## Records supplied
▶

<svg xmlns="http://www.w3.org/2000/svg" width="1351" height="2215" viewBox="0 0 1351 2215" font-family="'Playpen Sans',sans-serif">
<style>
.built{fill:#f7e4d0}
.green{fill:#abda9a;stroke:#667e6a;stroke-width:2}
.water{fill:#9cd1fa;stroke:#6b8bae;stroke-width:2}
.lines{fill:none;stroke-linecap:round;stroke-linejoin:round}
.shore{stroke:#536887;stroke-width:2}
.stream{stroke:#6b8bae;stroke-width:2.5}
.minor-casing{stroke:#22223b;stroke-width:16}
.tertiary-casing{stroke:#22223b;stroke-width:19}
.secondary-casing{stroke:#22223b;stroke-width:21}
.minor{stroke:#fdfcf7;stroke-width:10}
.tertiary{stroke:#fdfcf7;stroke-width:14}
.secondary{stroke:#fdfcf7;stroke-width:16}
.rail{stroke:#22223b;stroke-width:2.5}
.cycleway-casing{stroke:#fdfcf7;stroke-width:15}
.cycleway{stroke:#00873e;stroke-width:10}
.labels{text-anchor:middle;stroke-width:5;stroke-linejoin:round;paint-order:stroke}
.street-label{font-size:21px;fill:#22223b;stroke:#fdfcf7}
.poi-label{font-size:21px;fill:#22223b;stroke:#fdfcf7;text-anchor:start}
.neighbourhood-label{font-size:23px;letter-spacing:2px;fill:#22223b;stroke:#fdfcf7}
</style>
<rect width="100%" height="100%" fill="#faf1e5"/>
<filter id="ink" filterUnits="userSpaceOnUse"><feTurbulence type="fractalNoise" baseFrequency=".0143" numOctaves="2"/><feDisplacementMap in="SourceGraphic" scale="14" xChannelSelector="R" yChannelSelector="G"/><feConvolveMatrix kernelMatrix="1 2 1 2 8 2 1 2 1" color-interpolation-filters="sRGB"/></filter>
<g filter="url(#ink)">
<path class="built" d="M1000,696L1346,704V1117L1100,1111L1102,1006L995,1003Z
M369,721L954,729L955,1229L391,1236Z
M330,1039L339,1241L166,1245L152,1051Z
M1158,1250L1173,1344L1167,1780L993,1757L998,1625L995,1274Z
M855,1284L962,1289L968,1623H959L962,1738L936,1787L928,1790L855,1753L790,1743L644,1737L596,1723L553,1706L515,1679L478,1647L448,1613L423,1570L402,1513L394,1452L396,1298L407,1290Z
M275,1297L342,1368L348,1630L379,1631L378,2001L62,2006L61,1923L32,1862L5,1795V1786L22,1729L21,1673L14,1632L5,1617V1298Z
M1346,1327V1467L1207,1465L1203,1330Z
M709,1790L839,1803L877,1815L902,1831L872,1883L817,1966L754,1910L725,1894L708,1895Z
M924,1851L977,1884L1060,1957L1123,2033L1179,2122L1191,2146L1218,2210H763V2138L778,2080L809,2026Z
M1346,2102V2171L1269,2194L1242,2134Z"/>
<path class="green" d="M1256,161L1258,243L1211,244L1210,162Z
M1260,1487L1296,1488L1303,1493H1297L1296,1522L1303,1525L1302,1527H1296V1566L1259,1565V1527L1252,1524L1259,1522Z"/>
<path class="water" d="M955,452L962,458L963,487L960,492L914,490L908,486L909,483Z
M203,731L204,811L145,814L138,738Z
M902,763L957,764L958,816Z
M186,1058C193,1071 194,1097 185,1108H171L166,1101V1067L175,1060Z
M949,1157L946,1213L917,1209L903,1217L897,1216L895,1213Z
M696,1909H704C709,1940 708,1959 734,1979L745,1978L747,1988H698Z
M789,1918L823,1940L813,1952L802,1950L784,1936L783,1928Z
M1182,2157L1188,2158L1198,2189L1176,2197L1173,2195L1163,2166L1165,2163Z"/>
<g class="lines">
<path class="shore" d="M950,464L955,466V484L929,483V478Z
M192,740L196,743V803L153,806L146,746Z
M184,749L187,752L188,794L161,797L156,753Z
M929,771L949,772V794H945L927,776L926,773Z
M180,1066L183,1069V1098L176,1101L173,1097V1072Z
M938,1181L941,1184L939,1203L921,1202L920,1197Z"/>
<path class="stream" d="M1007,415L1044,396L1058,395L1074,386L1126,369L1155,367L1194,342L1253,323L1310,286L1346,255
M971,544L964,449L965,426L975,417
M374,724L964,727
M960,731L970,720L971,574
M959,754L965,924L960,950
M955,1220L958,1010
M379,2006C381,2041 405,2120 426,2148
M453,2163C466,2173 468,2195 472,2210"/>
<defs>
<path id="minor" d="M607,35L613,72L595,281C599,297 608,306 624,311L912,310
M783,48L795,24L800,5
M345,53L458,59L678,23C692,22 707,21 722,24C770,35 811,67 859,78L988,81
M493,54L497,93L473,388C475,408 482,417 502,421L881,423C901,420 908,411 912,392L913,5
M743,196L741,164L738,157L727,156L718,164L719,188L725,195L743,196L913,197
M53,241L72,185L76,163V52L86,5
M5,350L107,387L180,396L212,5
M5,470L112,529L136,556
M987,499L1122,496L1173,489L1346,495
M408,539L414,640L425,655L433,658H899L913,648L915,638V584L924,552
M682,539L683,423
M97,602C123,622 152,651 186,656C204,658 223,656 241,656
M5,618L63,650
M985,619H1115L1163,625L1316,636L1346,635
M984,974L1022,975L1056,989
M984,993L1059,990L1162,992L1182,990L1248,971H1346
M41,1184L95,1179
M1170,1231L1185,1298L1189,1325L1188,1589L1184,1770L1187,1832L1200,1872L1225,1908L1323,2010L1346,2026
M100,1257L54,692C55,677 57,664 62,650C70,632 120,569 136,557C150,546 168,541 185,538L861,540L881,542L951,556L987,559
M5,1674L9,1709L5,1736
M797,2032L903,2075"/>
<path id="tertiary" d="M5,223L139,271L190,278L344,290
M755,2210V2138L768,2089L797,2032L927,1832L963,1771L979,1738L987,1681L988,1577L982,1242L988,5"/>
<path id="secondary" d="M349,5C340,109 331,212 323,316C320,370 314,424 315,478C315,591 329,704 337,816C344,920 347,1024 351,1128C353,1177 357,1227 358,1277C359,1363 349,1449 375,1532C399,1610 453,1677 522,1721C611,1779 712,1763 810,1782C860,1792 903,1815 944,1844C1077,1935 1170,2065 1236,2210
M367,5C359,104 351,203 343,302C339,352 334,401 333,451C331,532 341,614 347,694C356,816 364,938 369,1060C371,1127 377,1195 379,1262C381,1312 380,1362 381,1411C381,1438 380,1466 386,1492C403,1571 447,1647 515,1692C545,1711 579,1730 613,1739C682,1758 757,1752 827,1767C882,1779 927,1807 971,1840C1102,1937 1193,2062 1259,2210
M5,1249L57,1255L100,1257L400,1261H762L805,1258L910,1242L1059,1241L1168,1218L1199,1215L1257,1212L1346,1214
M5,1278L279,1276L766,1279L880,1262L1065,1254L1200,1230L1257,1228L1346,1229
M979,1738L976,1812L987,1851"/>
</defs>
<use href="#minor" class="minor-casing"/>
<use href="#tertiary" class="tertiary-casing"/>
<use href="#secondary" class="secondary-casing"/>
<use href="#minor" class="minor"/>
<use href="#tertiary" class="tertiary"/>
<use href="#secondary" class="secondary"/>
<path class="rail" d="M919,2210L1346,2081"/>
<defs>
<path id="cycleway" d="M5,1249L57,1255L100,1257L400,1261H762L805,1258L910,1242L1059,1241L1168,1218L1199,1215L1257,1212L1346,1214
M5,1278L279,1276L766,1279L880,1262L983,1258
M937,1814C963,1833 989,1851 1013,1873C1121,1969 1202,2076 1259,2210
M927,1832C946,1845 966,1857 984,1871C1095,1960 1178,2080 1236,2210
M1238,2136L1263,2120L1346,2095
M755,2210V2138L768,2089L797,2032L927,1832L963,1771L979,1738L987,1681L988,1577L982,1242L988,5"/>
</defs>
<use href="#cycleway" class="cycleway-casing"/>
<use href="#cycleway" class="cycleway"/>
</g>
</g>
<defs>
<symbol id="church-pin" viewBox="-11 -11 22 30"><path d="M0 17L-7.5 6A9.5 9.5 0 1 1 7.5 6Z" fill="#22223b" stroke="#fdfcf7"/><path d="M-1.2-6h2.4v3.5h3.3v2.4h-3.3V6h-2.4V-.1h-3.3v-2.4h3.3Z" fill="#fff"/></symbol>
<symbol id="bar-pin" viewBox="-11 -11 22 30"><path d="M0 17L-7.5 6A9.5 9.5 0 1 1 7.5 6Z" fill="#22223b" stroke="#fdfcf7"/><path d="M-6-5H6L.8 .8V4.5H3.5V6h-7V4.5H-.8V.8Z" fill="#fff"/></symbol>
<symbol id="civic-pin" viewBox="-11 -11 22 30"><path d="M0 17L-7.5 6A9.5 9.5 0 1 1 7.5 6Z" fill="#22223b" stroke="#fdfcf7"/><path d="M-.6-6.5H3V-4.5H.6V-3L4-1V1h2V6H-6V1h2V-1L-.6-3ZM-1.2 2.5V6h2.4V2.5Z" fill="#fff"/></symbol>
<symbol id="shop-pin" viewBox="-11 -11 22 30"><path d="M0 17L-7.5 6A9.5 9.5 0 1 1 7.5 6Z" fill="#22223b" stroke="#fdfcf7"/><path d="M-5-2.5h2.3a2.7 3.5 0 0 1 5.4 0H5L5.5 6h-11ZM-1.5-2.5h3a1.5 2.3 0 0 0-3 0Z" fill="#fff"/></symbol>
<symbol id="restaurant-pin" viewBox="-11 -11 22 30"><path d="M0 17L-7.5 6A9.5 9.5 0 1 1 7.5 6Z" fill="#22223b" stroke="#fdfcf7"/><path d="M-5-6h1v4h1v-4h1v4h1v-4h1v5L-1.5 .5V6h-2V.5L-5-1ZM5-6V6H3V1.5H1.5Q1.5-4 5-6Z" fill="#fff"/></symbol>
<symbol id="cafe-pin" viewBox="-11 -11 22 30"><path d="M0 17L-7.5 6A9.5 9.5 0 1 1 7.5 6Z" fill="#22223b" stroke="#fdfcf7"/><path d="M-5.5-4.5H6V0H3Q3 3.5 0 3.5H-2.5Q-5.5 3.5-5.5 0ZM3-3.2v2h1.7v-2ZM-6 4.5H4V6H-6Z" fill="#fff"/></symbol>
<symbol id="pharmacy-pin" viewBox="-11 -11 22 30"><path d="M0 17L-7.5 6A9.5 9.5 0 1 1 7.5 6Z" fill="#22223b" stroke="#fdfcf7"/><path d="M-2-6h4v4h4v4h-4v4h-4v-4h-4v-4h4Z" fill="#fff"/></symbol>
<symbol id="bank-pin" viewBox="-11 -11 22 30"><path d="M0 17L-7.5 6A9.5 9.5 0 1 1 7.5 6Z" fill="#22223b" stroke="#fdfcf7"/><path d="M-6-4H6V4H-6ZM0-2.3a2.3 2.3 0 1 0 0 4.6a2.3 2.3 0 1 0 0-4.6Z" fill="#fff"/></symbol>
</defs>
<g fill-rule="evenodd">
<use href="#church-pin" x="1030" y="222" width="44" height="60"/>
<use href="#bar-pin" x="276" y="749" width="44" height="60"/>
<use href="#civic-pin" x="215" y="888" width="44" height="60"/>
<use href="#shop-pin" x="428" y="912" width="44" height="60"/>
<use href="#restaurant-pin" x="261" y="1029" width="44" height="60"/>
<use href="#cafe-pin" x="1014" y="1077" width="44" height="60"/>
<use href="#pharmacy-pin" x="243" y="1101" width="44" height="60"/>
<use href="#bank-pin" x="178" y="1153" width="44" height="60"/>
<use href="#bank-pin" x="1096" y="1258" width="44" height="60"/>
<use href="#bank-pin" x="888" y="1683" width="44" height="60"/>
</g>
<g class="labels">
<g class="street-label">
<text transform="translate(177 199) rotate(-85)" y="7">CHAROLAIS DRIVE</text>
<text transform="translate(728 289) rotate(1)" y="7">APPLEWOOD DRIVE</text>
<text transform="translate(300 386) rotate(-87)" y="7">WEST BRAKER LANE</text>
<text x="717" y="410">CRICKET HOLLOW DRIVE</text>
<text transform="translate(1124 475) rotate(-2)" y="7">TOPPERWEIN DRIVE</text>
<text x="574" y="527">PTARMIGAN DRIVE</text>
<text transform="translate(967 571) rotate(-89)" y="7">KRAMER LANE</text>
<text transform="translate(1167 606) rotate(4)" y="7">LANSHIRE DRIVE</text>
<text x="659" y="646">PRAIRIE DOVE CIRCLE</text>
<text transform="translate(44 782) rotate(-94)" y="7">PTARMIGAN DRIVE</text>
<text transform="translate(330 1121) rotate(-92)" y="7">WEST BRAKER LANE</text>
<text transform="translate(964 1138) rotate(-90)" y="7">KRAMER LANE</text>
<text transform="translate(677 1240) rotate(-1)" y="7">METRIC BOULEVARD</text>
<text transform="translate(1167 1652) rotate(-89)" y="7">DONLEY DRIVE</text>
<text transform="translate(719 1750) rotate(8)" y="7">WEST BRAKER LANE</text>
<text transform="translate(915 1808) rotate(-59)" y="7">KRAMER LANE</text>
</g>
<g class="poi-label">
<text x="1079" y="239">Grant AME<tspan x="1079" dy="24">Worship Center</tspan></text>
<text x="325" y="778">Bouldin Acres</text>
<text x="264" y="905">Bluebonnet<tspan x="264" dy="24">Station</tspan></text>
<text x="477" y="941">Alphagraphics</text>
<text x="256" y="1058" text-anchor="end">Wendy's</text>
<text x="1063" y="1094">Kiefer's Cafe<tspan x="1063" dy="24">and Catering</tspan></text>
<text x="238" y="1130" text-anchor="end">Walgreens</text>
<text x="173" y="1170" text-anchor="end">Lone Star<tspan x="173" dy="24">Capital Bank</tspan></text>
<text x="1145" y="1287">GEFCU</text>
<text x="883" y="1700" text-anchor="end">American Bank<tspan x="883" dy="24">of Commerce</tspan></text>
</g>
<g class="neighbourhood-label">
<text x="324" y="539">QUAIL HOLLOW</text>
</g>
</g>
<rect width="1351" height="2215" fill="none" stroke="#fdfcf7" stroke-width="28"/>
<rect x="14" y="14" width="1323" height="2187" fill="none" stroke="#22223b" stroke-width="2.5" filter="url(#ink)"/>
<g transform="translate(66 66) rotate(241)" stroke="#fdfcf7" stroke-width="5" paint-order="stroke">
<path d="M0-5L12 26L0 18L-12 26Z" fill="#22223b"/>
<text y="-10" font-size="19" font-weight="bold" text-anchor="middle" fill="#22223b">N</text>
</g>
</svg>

◀

## What needs to be done
Report, for the data above, every line in which the string "lines" appears.

## Answer section
.lines{fill:none;stroke-linecap:round;stroke-linejoin:round}
<g class="lines">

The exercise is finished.